13.  Helium – “Pat’s Trick” (1995)

I’ve already mentioned on this blog that I consider Helium to be one of the most under-appreciated bands ever — in a world in which justice prevailed, frontwoman Mary Timony would have been universally seen as an indie  rock goddess.  Alas, we don’t live in such a world, and Helium’s music has mostly been forgotten except by die-hard girl rock dorks and mid-90s nostalgists.  “Pat’s Trick” is likely their defining song, and showcases Timony’s considerable guitar skills along with her smart, feminist lyrics (and her career-long affinity for pirates).  The band’s low-end sludge and Timony’s husky voice give a darker edge to their sound that helps make “Pat’s Trick” simultaneously mysterious, catchy, and just plain brilliant.

12.  Yeah Yeah Yeahs – “Maps” (2003)

For a band previously known mostly for frontwoman Karen O’s wild stage performances and a trashy, garage punk sound, “Maps” was a very uncharacteristic song.  Karen O isn’t the strongest singer, but on most early Yeah Yeah Yeahs songs she made up for it with crazy, sexed-up energy.  However, on “Maps”, she sings straight from the heart, and the aching sincerity behind the simple lyrics is what makes it one of the hardest things to pull off in music:  A love ballad that doesn’t sound cliched or corny in any way.  The overlooked other members of the trio also carry their weight on “Maps”, particularly guitarist Nick Zinner, whose guitar solos help give the song a more epic feel.  The success of “Maps” propelled Yeah Yeah Yeahs into the spotlight, and made them one of the few female-led alternative rock mainstays of the 2000s.

11.  X – “Your Phone’s Off the Hook, But You’re Not” (1980)

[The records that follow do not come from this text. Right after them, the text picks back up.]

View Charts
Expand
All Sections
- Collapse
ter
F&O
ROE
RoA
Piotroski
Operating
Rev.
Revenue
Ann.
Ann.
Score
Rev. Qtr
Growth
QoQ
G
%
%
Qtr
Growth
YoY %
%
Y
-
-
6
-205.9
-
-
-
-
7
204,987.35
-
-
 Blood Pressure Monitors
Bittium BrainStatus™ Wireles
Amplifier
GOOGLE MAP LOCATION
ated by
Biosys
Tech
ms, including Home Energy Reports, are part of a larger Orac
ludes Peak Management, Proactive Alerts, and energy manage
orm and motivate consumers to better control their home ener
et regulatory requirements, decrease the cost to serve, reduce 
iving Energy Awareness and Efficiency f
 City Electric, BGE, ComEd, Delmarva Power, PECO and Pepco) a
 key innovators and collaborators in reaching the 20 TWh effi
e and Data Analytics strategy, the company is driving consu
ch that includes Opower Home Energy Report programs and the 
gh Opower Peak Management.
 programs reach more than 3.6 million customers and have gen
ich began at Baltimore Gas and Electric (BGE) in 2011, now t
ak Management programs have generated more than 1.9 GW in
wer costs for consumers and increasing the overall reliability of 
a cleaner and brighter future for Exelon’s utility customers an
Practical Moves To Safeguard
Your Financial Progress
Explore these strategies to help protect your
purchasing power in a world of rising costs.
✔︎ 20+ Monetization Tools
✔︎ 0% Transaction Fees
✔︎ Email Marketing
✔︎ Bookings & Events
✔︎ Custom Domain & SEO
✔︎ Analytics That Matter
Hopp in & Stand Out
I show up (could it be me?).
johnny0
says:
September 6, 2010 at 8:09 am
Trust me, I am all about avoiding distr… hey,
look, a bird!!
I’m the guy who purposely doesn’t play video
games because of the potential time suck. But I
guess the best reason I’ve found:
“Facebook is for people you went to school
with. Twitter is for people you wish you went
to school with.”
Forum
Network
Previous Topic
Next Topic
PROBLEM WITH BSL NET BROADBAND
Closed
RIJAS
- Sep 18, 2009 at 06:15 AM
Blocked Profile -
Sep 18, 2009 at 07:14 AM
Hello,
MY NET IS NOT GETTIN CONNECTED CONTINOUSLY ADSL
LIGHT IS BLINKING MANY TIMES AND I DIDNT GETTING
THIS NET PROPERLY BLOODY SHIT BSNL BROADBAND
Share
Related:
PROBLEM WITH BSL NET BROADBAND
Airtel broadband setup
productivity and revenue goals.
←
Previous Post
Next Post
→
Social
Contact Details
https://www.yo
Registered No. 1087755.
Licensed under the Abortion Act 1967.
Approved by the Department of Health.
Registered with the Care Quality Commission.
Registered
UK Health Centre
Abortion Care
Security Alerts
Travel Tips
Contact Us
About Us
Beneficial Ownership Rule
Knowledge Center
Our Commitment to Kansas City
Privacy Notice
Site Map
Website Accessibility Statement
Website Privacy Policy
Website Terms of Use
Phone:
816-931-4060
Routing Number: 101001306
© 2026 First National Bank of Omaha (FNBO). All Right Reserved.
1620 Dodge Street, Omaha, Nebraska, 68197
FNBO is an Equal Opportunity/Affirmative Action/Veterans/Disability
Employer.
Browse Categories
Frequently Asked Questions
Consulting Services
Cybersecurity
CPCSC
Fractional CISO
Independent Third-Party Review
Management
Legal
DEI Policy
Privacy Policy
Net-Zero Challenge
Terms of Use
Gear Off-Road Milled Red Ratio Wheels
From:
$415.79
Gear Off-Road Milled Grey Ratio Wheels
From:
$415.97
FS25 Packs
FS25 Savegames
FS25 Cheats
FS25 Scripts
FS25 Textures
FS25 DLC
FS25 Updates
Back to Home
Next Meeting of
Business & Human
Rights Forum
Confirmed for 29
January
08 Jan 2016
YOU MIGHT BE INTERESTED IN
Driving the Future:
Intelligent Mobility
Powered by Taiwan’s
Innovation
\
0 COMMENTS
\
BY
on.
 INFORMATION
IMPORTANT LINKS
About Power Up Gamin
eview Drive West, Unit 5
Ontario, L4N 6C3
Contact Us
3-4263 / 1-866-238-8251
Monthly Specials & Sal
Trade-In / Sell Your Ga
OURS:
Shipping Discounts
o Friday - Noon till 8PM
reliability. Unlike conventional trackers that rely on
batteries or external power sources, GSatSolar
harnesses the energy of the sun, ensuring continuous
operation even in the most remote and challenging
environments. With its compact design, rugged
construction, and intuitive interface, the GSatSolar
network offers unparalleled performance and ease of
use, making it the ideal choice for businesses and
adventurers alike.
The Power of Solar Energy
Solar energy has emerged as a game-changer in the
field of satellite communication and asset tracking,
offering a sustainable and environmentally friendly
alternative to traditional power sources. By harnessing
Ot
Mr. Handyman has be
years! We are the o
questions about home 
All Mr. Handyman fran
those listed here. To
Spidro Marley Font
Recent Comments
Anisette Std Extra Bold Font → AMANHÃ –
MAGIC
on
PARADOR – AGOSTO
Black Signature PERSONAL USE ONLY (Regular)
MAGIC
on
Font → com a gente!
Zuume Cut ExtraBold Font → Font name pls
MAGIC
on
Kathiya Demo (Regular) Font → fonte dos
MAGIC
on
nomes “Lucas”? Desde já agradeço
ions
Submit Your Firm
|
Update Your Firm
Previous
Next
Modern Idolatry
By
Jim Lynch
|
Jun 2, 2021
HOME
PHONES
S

On their classic debut album “Los Angeles”, west coast punk band X trafficked in songs about the dark, seedy side of the title city.  Album opener “Your Phone’s Off the Hook, But You’re Not” establishes the tone for the rest of the album, and showcases Exene Cervenka as one of the best female vocalists in punk history.  While other punk bands were amateurish, X were pros with plenty of technical skill and the songwriting duo of poets Cervenka and John Doe.  As a result, “Your Phone’s Off the Hook..” isn’t just a rocking punk number, but also one with plenty of intellectual depth.  The dark lyrics tell the story of a robbery, and the guitar riff and Cervenka’s powerful vocals give the sense of paranoia and dread that would typify the rest of the album.  And, as much as I hate to praise a male vocalist, John Doe’s backing vocals are also top notch.  “Your Phone’s Off the Hook…” is simply one of the best punk songs by one of the best punk bands.